MAX_CONCURRENCY = 2   # 最大并发数
TIMEOUT = aiohttp.ClientTimeout(total=5)   # 单次请求总超时 5 秒

async def fetch(session: aiohttp.ClientSession, url: str, sem: asyncio.Semaphore) -> tuple[str, int | None]:
    async with sem:
        try:
            async with session.get(url, timeout=TIMEOUT) as response:
                response.raise_for_status()
                content = await response.text()
                return (url, len(content))
        except Exception as e:
            print(f"❌ 处理 {url} 失败: {str(e)}")
            return (url, None)

async def main():
    sem = asyncio.Semaphore(MAX_CONCURRENCY)
    async with aiohttp.ClientSession() as session:
        # 创建所有任务
        tasks = [fetch(session, url, sem) for url in URLS]
        # 并发执行,无论成败都会返回结果
        results = await asyncio.gather(*tasks)
        
        # 统计结果
        print("\n📊 爬取结果统计:")
        for url, length in results:
            if length:
                print(f"✅ {url}: 成功获取 {length} 字符")
            else:
                print(f"❌ {url}: 爬取失败")

if __name__ == "__main__":
    asyncio.run(main())

Run this code, and you will find that even though there is a page with a 2-second delay, the results of the other two pages are returned almost at the same time, and the total time taken is much less than the cumulative time spent on each of the three pages.

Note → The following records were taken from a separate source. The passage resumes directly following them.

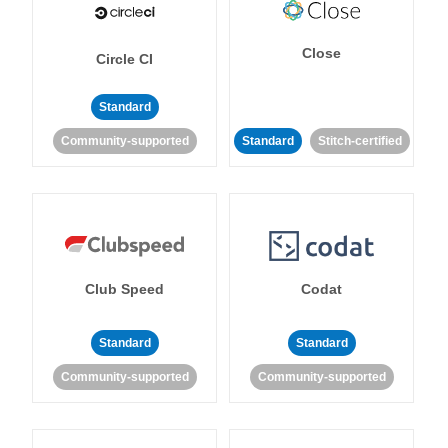
Close
Circle CI
Standard
Community-supported
Standard
Stitch-certified
Club Speed
Codat
Standard
Standard
Community-supported
Community-supported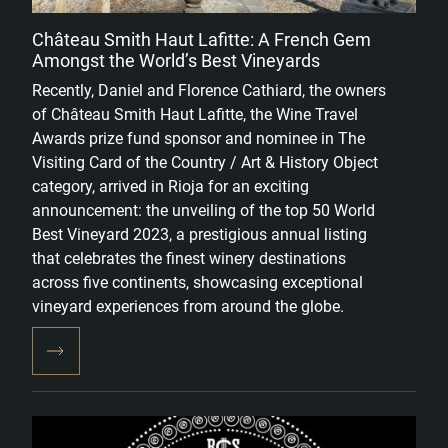
Château Smith Haut Lafitte: A French Gem
Amongst the World’s Best Vineyards
Recently, Daniel and Florence Cathiard, the owners
of Château Smith Haut Lafitte, the Wine Travel
Awards prize fund sponsor and nominee in The
Visiting Card of the Country / Art & History Object
category, arrived in Rioja for an exciting
announcement: the unveiling of the top 50 World
Best Vineyard 2023, a prestigious annual listing
that celebrates the finest winery destinations
across five continents, showcasing exceptional
vineyard experiences from around the globe.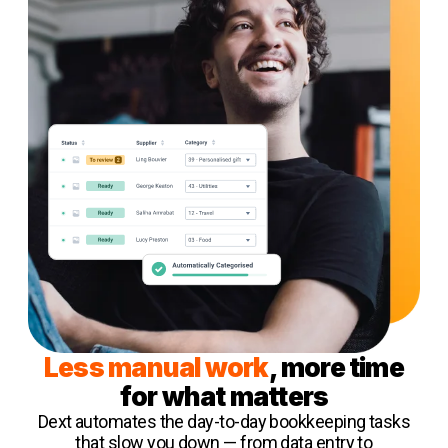
Less manual work
, more time
for what matters
Dext automates the day-to-day bookkeeping tasks
that slow you down — from data entry to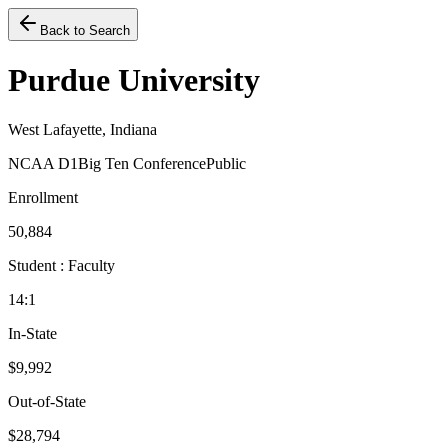
Back to Search
Purdue University
West Lafayette, Indiana
NCAA D1
Big Ten Conference
Public
Enrollment
50,884
Student : Faculty
14:1
In-State
$9,992
Out-of-State
$28,794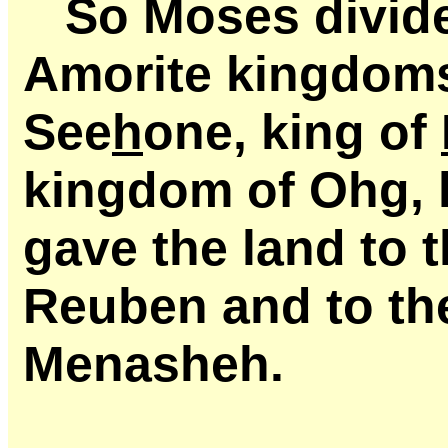
So Moses divid
Amorite kingdoms
See
h
one, king of
kingdom of Ohg, 
gave the land to 
Reuben and to the
Menasheh.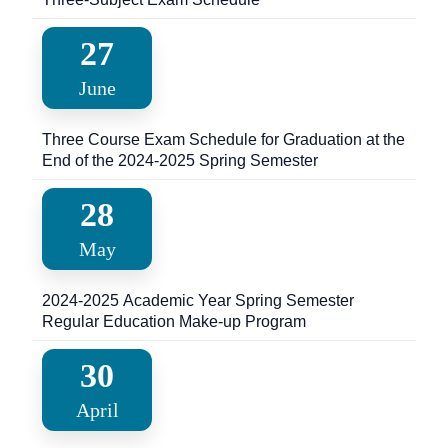
27
June
Three Course Exam Schedule for Graduation at the
End of the 2024-2025 Spring Semester
28
May
2024-2025 Academic Year Spring Semester
Regular Education Make-up Program
30
April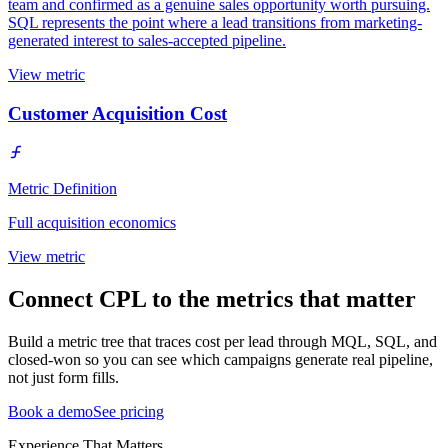
team and confirmed as a genuine sales opportunity worth pursuing.
SQL represents the point where a lead transitions from marketing-
generated interest to sales-accepted pipeline.
View metric
Customer Acquisition Cost
Metric Definition
Full acquisition economics
View metric
Connect CPL to the metrics that matter
Build a metric tree that traces cost per lead through MQL, SQL, and
closed-won so you can see which campaigns generate real pipeline,
not just form fills.
Book a demo
See pricing
Experience That Matters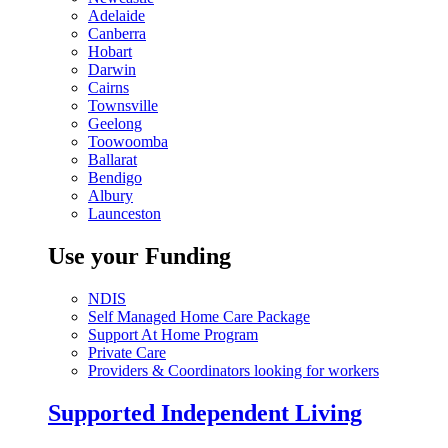
Adelaide
Canberra
Hobart
Darwin
Cairns
Townsville
Geelong
Toowoomba
Ballarat
Bendigo
Albury
Launceston
Use your Funding
NDIS
Self Managed Home Care Package
Support At Home Program
Private Care
Providers & Coordinators looking for workers
Supported Independent Living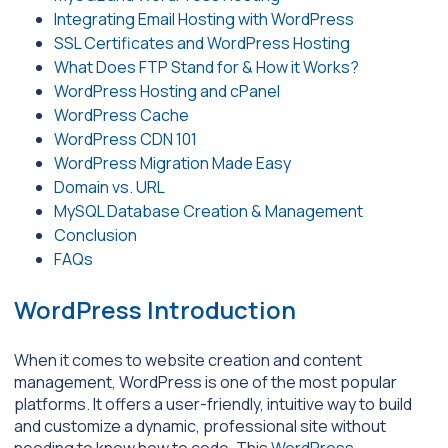
Integrating Email Hosting with WordPress
SSL Certificates and WordPress Hosting
What Does FTP Stand for & How it Works?
WordPress Hosting and cPanel
WordPress Cache
WordPress CDN 101
WordPress Migration Made Easy
Domain vs. URL
MySQL Database Creation & Management
Conclusion
FAQs
WordPress Introduction
When it comes to website creation and content
management, WordPress is one of the most popular
platforms. It offers a user-friendly, intuitive way to build
and customize a dynamic, professional site without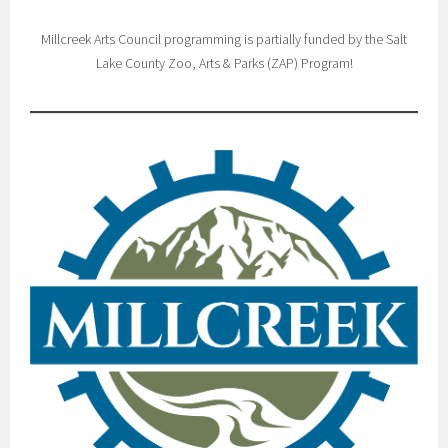
Millcreek Arts Council programming is partially funded by the Salt
Lake County Zoo, Arts & Parks (ZAP) Program!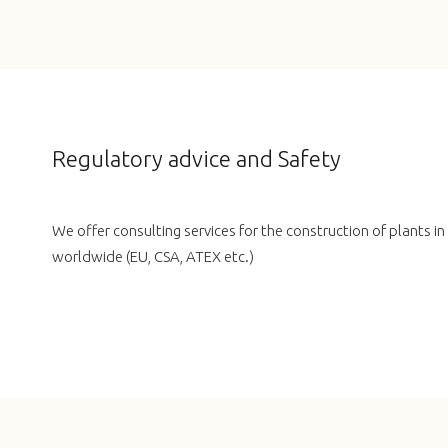
Regulatory advice and Safety
We offer consulting services for the construction of plants i
worldwide (EU, CSA, ATEX etc.)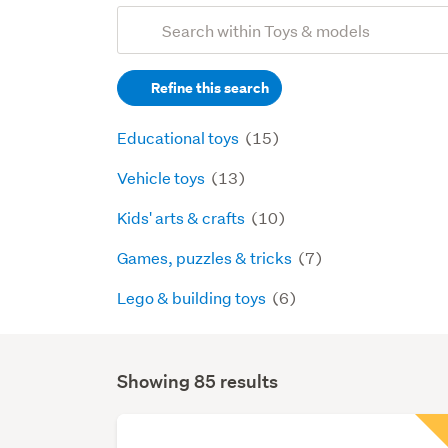
Add
Search
keywords
Refine this search
(optional)
Educational toys
(15)
Vehicle toys
(13)
Kids' arts & crafts
(10)
Games, puzzles & tricks
(7)
Lego & building toys
(6)
Showing 85 results
Search
Results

9. Summary of best practices

  1. must be reusedClientSession: Do not create a new one for every request, the initialization overhead is relatively high
  2. Be sure to control the number of concurrencies: Flexibly adjust according to the server's affordability and its own network conditions. Generally recommended is 5 to 20
  3. Set timeout reasonably: Avoid being dragged down by individual slow requests to the entire crawler
  4. Download large files in chunks: Prevent memory overflow
  5. Complete error handling: The network environment is uncontrollable, and all possible exceptions must be covered
  6. Make good use ofasync withManagement life cycle: automatically close Session and semaphore, less error-prone

10. Extended learning

If you want to learn more deeplyaiohttp, it is recommended to read its official documentation and combineasyncioStudy and thoroughly understand the event loop and asynchronous programming model:

  • aiohttp 官方文档
  • When dealing with more complex concurrent task scheduling, it can also be used withaiomultiprocessingand other libraries to further improve the execution efficiency of large batch tasks.

I hope this tutorial can help you get started quicklyaiohttp, write an efficient and stable asynchronous crawler!